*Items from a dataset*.
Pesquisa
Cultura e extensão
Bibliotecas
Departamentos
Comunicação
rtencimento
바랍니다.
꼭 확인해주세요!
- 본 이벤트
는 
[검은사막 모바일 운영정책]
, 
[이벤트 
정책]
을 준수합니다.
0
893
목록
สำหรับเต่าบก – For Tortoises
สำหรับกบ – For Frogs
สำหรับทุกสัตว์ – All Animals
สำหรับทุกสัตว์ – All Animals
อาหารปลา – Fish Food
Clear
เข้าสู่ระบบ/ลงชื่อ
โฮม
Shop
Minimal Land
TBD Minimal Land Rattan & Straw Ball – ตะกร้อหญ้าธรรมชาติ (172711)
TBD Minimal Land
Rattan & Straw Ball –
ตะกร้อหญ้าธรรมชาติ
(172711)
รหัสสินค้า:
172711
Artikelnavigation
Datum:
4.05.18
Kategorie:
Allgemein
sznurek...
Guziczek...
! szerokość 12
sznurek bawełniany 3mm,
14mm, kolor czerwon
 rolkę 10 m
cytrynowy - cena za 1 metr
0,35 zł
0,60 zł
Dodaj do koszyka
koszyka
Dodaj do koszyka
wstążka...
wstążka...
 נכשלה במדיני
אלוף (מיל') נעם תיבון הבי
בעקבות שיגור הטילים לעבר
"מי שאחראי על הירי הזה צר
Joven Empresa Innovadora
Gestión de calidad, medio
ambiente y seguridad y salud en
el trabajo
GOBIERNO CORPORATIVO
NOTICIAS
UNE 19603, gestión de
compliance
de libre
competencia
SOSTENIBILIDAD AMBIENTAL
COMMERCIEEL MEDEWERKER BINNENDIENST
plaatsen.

*GOAL OF THE EXERCISE*.
Using the entries above, work out the number of lines that hold the word "สำหร" and write it with no other words.

*ANSWER SPACE*.
4